▸ **REQUEST**
Please copy out every line of text in the listing below, word for word, and leave the pictures out of your answer.

▸ **SUPPLIED DATA**
++++++
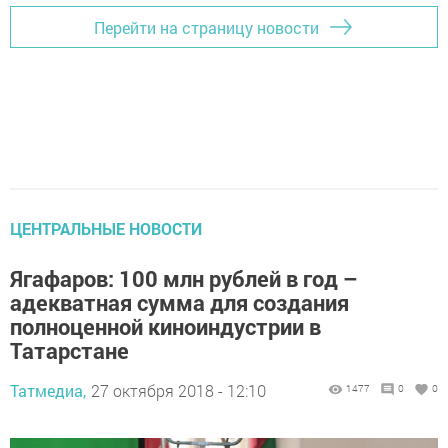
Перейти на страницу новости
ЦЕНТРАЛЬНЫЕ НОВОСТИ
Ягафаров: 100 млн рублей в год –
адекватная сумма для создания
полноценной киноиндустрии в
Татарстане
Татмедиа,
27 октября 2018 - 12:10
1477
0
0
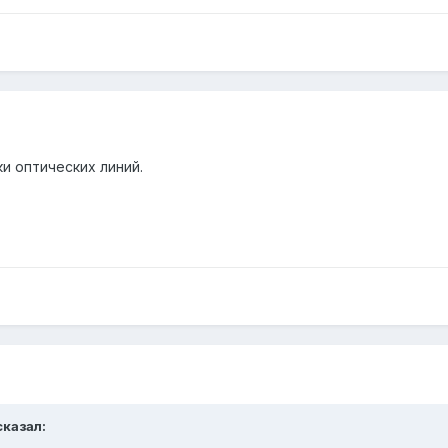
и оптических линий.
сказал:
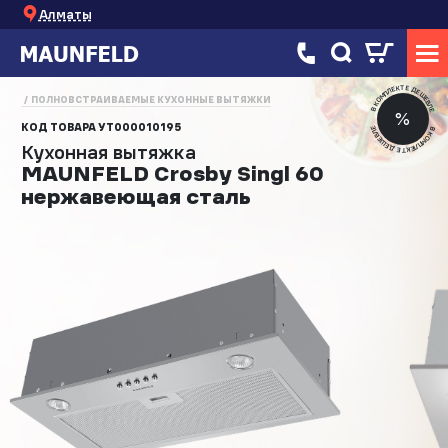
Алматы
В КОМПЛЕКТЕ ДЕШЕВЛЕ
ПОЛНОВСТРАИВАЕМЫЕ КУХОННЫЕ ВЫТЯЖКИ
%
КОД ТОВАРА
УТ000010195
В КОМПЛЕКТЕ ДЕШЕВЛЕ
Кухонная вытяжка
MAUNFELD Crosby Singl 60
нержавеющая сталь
++++++
▸ **OUTPUT**
Перейти на страницу новости
ЦЕНТРАЛЬНЫЕ НОВОСТИ
Ягафаров: 100 млн рублей в год –
адекватная сумма для создания
полноценной киноиндустрии в
Татарстане
Татмедиа,
27 октября 2018 - 12:10
1477
0
0
и оптических линий.
сказал:
Алматы
В КОМПЛЕКТЕ ДЕШЕВЛЕ
ПОЛНОВСТРАИВАЕМЫЕ КУХОННЫЕ ВЫТЯЖКИ
%
КОД ТОВАРА
УТ000010195
В КОМПЛЕКТЕ ДЕШЕВЛЕ
Кухонная вытяжка
MAUNFELD Crosby Singl 60
нержавеющая сталь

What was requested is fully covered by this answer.